En revanche, lorsqu’un campagnol aléatoire se trouve de l’autre côté de cette porte ou de ce mur, le bâton lumineux s’assombrit.
« Cela suggère que non seulement la dopamine est vraiment importante pour nous motiver à rechercher notre partenaire, mais qu’il y a en réalité plus de dopamine qui circule dans notre centre de récompense lorsque nous sommes avec notre partenaire que lorsque nous sommes avec un étranger », a déclaré Pierce.
Espoir pour ceux qui ont le cœur brisé
Dans une autre expérience, le couple de campagnols a été séparé pendant quatre semaines – une éternité dans la vie d’un rongeur – ; et assez longtemps pour que les campagnols sauvages trouvent un autre partenaire.
Une fois réunis, ils se souvenaient l’un de l’autre, mais leur poussée de dopamine caractéristique avait presque disparu.

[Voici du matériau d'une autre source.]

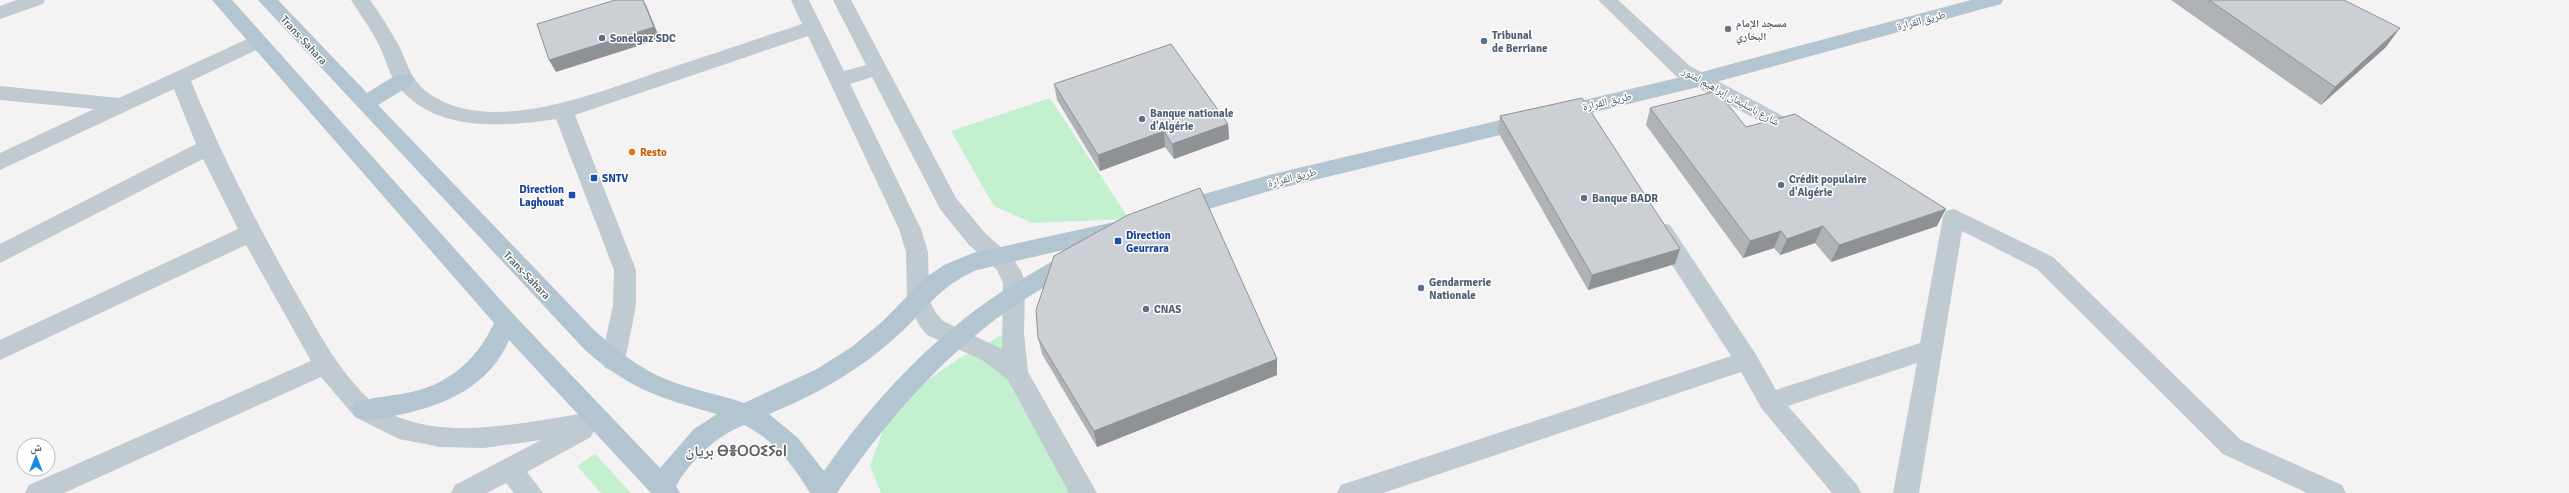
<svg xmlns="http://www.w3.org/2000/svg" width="2569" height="493" font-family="Signika,'Noto Naskh Arabic','Noto Sans Tifinagh',sans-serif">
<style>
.green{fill:#c3f0cf}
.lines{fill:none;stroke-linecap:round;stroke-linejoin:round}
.minor{fill:#c0cbd1;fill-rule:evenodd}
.major{fill:#b3c5d0;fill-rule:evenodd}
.wall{fill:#afb3b6}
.shaded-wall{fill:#8f9294}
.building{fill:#ccd0d4;stroke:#8f9294}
.worship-dot{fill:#6b7280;stroke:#fff;stroke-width:1.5}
.service-dot{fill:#5c6f8a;stroke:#fff;stroke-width:1.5}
.food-dot{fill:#e8710a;stroke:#fff;stroke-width:1.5}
.transit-dot{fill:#1a4fb4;stroke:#fff;stroke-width:1.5}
.labels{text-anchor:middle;stroke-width:3;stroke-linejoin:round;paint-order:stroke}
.street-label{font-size:11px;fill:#4a5860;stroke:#fff}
.worship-label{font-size:11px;font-weight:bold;fill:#5b616d;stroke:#fff;text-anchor:start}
.service-label{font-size:11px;font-weight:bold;fill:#4e5e75;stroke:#fff;text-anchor:start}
.food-label{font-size:11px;font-weight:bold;fill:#c56008;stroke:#fff;text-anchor:start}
.transit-label{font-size:11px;font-weight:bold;fill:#164399;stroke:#fff;text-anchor:start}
.district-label{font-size:15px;font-weight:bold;fill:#5e6367;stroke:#fff}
</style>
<rect width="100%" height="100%" fill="#f4f2f2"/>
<!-- green -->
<g class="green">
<path d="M 1050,98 L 1129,219 L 1032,223 L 994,206 L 951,131 Z"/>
<path d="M 1002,335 L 1037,389 L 1097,493 L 881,493 L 870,466 L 885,425 L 915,389 L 955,361 Z"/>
<path d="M 595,454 L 631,493 L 601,493 L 577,466 Z"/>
</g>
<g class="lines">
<!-- minor -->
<g class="minor">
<path d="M 17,0 L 45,0 L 43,4 L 0,19 L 0,6 Z"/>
<path d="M 351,0 L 370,0 C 381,15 390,30 399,46 C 407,62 411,80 427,92 C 490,139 601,91 667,69 C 712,54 757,39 802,24 L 791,0 L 809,0 L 844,71 L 866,65 L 833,0 L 851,0 L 956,198 L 985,233 L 1013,258 L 1022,273 L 1025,283 L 1024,333 L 1028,372 L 1097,493 L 1069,493 L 1008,380 L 982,360 L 927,335 L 919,325 L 907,300 L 906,252 L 899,229 L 808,36 L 575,115 L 636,270 L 636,305 L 625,361 L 621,368 L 613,371 L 605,368 L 601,361 L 613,305 L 614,270 L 556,119 C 503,127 434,133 397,85 C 390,76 387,63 382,52 C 374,33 362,17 351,0 ZM 872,77 L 940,209 L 969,245 L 997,270 L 1003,283 L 1002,349 L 943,321 L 936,313 L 929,300 L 928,252 L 921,229 L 850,84 Z"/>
<path d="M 1598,0 L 1618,0 L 1690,66 L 1807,129 L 1810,134 L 1807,139 L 1800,141 L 1793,139 L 1676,76 Z"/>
<path d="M 256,35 L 263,37 L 266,42 L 263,47 L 191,81 C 221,154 257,224 296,293 C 318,331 338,371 372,402 C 379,409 394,416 404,419 C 461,440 540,419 599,411 L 608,414 L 611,421 L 608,428 L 593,432 L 591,437 L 527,472 L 543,493 L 514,493 L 506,483 L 487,493 L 451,493 L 455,485 L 541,440 L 484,448 L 440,447 L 399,439 L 355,417 L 321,377 L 64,493 L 25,493 L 29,485 L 311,361 L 246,245 L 0,360 L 0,340 L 238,229 L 203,159 L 0,263 L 0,244 L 196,144 L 174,89 L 0,170 L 0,153 L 94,109 L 0,100 L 0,86 L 119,98 Z"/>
<path d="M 1954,209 L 2053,257 L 2241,440 L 2342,485 L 2346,493 L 2307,493 L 2223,454 L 2037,269 L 1962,231 L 1919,493 L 1893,493 L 1917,363 L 1788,406 L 1857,485 L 1861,493 L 1832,493 L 1762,409 L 1741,372 L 1383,493 L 1337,493 L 1341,485 L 1350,482 L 1731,356 L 1654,237 L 1651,231 L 1654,225 L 1662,223 L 1670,225 L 1755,353 L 1776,390 L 1920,343 L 1943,217 L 1946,211 Z"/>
</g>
<!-- major -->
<g class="major">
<path d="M 212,0 L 232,0 L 514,315 L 660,468 L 694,429 L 717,414 C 662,399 629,389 585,350 L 258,0 L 278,0 L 367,93 C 380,86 396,71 411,75 L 414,80 L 411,85 L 378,105 L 594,330 C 617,350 639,369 668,380 C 692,390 719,394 744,403 L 817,369 L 853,346 L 883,321 L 925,278 L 944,265 L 973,253 L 1119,221 L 1127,223 L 1130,229 L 1127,235 L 1119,237 L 977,270 C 939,286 927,309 898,335 C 860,370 816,395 769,414 L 798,438 L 824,471 C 869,406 923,347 988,301 C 1013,283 1040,269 1066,253 L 1074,250 L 1082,253 L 1085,259 L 1082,265 C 1056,281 1029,295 1004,313 C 937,362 883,425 837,493 L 810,493 C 794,466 773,439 744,425 C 716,436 691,460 676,486 L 680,493 L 651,493 L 509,340 C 490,386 444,406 398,415 C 384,418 369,422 355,417 L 352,410 L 355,403 C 372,397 390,396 407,393 C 448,385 477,360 494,323 Z"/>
<path d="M 1971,0 L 2003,0 L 2001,4 L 1698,87 L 1273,190 L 1178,218 L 1170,216 L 1167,210 L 1170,204 L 1273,174 L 1698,73 Z"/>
</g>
</g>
<!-- wall -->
<g class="wall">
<path d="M 2171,0 L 2344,0 L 2386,47 L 2321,105 Z"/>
<path d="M 1054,84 L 1228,124 L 1229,139 L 1174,159 L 1165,147 L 1100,171 L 1057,100 Z"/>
<path d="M 1650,108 L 1746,127 L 1937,226 L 1831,262 L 1815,243 L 1780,255 L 1774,248 L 1743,258 L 1646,125 Z"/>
<path d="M 1500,116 L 1680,249 L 1675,264 L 1588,290 L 1498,132 Z"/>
<path d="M 1038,338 L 1277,359 L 1277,375 L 1097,447 L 1042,354 Z"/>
</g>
<!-- shaded-wall -->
<g class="shaded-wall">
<path d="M 643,0 L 646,5 L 660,39 L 556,72 L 549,60 Z"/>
<path d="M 2400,28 L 2386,47 L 2321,105 L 2335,87 Z"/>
<path d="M 1228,124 L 1229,139 L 1174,159 L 1172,144 Z"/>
<path d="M 1164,131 L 1165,147 L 1100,171 L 1098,155 Z"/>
<path d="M 1946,209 L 1937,226 L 1831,262 L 1839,245 Z"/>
<path d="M 1823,226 L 1815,243 L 1780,255 L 1787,239 Z"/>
<path d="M 1781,231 L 1774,248 L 1743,258 L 1750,241 Z"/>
<path d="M 1680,249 L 1675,264 L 1588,290 L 1592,275 Z"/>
<path d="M 1277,359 L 1277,375 L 1097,447 L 1094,431 Z"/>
</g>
<!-- building -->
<g class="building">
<path d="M 615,0 L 643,0 L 654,27 L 549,60 L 537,24 Z"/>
<path d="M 2209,0 L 2344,0 L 2400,28 L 2335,87 Z"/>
<path d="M 1171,44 L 1228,124 L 1172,144 L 1164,131 L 1098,155 L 1054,84 Z"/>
<path d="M 1717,91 L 1746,127 L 1795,114 L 1946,209 L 1839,245 L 1823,226 L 1787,239 L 1781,231 L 1750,241 L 1650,108 Z"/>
<path d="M 1582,98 L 1680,249 L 1592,275 L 1500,116 Z"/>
<path d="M 1200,188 L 1277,359 L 1094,431 L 1038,338 L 1036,310 L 1054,256 L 1128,215 Z"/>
</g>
<!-- markers -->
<circle class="worship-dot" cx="1728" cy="29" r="4"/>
<g class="service-dot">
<circle cx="602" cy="38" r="4"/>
<circle cx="1484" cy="41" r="4"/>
<circle cx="1142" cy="119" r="4"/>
<circle cx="1781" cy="185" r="4"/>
<circle cx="1584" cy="198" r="4"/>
<circle cx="1421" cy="288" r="4"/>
<circle cx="1146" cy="309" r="4"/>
</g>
<circle class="food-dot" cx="632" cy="152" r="4"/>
<g class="transit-dot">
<rect x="590" y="174" width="8" height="8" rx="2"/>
<rect x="568" y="191" width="8" height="8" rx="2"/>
<rect x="1114" y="237" width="8" height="8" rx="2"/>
</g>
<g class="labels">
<!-- street labels -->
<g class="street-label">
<text transform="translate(1921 20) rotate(-15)" y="4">طريق القرارة</text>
<text transform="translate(304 40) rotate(47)" y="4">Trans-Sahara</text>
<text transform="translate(1731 96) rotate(29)" y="4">شارع باسليمان إبراهيم لمنور</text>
<text transform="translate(1607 101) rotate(-13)" y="4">طريق القرارة</text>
<text transform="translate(1292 177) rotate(-14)" y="4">طريق القرارة</text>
<text transform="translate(527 275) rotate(46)" y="4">Trans-Sahara</text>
</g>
<!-- worship labels -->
<g class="worship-label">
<text x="1736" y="27">مسجد الإمام<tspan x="1736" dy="13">البخاري</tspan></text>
</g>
<!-- service labels -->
<g class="service-label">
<text x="1492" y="39">Tribunal<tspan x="1492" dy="13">de Berriane</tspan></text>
<text x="610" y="42">Sonelgaz SDC</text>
<text x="1150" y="117">Banque nationale<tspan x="1150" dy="13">d'Algérie</tspan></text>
<text x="1789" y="183">Crédit populaire<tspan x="1789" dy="13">d'Algérie</tspan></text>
<text x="1592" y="202">Banque BADR</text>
<text x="1429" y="286">Gendarmerie<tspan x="1429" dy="13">Nationale</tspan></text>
<text x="1154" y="313">CNAS</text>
</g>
<!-- food labels -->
<g class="food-label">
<text x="640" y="156">Resto</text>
</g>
<!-- transit labels -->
<g class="transit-label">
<text x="602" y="182">SNTV</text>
<text x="564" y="193" text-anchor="end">Direction<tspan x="564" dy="13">Laghouat</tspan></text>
<text x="1126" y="239">Direction<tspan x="1126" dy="13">Geurrara</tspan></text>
</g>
<!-- district labels -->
<g class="district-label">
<text x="736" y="456">بريان ⴱⴻⵔⵔⵉⵢⴰⵏ</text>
</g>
</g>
<!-- north arrow -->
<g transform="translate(36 457)"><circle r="19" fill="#ffffff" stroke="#b7bcbf"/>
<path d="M0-3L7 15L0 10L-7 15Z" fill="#1e89e3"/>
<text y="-6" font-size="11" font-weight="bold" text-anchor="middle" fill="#4a5860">ش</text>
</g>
</svg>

Essentiellement, cette empreinte du désir avait disparu. En ce qui concerne leur cerveau, leur ancien partenaire ne se distinguait pas des autres campagnols.

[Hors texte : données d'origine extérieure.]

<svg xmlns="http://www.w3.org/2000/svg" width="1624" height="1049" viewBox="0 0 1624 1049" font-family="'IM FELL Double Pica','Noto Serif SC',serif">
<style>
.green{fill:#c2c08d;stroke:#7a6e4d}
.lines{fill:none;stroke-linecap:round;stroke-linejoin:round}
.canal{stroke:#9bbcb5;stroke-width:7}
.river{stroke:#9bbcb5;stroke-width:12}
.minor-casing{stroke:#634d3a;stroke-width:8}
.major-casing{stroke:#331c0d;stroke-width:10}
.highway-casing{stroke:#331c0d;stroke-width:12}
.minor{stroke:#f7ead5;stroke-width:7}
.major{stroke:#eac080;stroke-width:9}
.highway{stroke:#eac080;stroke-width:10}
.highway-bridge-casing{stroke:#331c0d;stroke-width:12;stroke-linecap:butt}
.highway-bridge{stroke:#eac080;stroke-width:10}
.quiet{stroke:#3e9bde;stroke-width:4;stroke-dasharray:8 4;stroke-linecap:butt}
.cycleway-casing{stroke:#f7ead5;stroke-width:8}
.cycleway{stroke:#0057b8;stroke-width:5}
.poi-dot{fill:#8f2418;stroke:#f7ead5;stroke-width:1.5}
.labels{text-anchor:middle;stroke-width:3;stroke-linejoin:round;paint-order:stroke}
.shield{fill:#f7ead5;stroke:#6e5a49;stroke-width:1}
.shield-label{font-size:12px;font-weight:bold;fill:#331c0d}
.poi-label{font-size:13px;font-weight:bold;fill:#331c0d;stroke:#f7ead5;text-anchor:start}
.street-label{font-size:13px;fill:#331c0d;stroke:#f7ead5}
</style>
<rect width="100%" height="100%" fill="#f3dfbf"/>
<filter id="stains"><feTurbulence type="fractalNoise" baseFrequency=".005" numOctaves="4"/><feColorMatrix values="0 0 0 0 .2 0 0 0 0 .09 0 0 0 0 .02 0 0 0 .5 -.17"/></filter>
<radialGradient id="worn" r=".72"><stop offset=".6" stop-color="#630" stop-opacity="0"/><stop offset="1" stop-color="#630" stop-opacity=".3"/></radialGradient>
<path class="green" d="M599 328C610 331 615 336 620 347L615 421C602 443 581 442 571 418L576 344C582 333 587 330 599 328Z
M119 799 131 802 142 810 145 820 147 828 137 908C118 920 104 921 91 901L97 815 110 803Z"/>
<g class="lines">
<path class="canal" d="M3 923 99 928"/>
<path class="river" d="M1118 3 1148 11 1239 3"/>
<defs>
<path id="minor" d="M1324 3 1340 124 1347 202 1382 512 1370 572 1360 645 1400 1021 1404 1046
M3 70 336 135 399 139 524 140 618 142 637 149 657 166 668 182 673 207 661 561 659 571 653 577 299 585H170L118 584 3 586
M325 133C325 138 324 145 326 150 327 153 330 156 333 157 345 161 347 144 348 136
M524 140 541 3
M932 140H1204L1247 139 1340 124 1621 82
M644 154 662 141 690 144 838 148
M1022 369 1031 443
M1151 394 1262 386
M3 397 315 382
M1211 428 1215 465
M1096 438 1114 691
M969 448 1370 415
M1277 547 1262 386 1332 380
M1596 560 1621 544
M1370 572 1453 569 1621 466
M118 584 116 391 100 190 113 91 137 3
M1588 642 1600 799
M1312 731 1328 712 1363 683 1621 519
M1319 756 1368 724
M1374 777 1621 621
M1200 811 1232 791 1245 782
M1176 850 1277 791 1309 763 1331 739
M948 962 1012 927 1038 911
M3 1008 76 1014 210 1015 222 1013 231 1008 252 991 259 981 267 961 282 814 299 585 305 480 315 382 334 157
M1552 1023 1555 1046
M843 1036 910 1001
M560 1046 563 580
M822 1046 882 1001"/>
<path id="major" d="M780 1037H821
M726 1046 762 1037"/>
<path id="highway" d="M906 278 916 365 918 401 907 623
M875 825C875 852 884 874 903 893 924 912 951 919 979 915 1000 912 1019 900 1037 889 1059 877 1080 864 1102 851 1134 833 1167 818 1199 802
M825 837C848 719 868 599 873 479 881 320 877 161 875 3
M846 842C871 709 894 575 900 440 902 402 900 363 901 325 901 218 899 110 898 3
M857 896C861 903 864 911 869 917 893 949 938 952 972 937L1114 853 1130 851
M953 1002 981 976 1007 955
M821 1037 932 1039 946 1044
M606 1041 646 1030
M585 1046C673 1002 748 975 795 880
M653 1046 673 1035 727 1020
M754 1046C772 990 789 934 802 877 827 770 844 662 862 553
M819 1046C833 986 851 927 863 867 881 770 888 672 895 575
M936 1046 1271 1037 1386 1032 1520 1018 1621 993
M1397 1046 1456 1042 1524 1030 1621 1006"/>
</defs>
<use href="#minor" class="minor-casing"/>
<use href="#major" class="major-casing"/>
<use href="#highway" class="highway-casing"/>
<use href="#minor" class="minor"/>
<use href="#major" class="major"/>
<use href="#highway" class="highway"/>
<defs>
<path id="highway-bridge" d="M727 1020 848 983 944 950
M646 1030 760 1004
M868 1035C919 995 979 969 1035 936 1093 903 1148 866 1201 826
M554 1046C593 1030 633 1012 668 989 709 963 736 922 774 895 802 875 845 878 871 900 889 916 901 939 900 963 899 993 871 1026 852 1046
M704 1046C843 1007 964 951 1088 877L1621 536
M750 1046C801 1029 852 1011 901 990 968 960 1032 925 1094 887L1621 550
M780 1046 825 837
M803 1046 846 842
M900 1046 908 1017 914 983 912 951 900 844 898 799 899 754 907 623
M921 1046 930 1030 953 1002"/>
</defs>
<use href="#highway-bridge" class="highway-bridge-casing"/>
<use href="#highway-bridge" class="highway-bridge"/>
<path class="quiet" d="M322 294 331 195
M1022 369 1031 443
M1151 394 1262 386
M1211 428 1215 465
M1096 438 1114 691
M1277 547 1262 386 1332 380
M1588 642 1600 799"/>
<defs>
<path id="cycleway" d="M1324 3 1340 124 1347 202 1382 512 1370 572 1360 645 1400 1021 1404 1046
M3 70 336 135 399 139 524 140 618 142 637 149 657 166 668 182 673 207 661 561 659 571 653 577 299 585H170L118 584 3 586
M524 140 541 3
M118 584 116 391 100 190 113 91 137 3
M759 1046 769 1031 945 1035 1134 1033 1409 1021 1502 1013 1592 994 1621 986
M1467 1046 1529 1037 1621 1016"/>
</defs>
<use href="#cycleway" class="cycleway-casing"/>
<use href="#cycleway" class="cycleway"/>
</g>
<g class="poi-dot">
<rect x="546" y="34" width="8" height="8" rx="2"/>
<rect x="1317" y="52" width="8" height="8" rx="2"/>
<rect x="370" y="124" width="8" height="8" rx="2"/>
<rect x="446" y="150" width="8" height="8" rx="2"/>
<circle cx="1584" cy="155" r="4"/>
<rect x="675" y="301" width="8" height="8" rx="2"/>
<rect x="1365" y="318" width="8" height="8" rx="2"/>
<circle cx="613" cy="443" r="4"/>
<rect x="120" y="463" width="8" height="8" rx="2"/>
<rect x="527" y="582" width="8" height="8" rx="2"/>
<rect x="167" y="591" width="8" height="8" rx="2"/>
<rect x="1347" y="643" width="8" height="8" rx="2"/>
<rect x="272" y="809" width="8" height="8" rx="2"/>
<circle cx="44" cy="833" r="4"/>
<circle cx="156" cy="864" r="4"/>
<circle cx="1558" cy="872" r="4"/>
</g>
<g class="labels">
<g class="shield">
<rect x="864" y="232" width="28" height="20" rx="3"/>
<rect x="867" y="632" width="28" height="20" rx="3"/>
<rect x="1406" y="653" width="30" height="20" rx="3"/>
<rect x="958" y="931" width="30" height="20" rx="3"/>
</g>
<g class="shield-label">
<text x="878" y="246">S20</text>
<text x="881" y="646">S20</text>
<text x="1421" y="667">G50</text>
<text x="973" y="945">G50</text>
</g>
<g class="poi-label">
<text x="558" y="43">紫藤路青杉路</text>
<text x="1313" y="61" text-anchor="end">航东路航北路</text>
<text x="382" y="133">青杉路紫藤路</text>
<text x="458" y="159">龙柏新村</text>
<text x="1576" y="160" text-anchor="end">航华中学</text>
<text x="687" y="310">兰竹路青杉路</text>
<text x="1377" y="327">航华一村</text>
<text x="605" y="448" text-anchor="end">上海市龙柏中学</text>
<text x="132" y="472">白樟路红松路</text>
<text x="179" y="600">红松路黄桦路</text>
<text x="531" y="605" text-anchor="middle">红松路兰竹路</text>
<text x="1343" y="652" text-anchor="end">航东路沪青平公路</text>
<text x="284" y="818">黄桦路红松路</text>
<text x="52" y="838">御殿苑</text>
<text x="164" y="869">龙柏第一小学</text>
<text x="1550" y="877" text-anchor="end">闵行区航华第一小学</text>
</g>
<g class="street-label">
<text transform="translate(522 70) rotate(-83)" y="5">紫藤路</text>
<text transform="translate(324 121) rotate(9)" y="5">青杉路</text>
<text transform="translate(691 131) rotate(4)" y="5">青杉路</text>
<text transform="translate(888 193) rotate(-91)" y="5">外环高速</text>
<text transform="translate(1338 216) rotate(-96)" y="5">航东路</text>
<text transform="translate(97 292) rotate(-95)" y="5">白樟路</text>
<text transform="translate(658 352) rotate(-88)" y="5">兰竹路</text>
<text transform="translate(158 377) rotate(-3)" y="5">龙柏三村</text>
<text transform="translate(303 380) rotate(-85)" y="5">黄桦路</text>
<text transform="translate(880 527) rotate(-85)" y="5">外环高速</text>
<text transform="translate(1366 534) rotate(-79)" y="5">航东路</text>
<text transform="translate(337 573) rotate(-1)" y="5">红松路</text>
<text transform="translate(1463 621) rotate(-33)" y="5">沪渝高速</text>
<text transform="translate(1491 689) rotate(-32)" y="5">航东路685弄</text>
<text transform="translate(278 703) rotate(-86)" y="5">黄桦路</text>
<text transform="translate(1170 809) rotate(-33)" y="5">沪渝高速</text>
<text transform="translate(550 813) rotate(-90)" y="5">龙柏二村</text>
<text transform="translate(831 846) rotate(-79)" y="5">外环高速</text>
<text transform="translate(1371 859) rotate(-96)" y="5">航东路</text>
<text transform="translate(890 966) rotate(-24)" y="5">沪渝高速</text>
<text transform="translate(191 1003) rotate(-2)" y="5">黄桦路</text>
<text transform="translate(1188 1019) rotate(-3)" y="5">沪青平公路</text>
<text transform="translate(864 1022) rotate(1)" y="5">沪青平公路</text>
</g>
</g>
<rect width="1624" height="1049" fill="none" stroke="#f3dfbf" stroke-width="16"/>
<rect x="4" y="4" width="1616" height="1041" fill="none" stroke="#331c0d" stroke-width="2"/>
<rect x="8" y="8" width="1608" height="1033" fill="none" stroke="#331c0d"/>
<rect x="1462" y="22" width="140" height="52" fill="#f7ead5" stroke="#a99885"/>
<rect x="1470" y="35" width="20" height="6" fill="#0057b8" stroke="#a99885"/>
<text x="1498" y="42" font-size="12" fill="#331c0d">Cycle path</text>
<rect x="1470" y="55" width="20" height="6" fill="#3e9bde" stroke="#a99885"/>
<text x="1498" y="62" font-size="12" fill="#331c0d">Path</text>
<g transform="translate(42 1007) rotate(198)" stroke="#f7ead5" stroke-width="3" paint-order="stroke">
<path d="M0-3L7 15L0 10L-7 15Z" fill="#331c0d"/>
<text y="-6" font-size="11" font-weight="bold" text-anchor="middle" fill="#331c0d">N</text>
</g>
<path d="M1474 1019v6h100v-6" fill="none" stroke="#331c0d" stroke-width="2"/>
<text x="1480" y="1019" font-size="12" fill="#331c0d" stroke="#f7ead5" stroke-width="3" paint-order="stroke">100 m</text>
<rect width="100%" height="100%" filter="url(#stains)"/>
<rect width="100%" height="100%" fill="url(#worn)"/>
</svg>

« Nous considérons cela comme une sorte de réinitialisation dans le cerveau qui permet à l’animal de continuer et potentiellement de former un nouveau lien », a déclaré Donaldson.
Cela pourrait être une bonne nouvelle pour les humains qui ont subi une rupture douloureuse, ou même qui ont perdu un conjoint, ce qui suggère que le cerveau possède un mécanisme inhérent pour nous protéger d’un amour sans fin et non partagé.
Les auteurs soulignent que des recherches supplémentaires sont nécessaires pour déterminer dans quelle mesure les résultats obtenus chez les campagnols se traduisent par leurs homologues à deux pattes et au cerveau plus gros. Mais ils pensent que leur travail pourrait à terme avoir des implications importantes pour les personnes qui ont du mal à nouer des relations étroites ou pour celles qui ont du mal à surmonter une perte – une condition connue sous le nom de trouble du deuil prolongé.
« Nous espérons qu’en comprenant à quoi ressemblent les liens sains dans le cerveau, nous pourrons commencer à identifier de nouvelles thérapies pour aider les nombreuses personnes atteintes de maladies mentales qui affectent leur monde social », a déclaré Donaldson.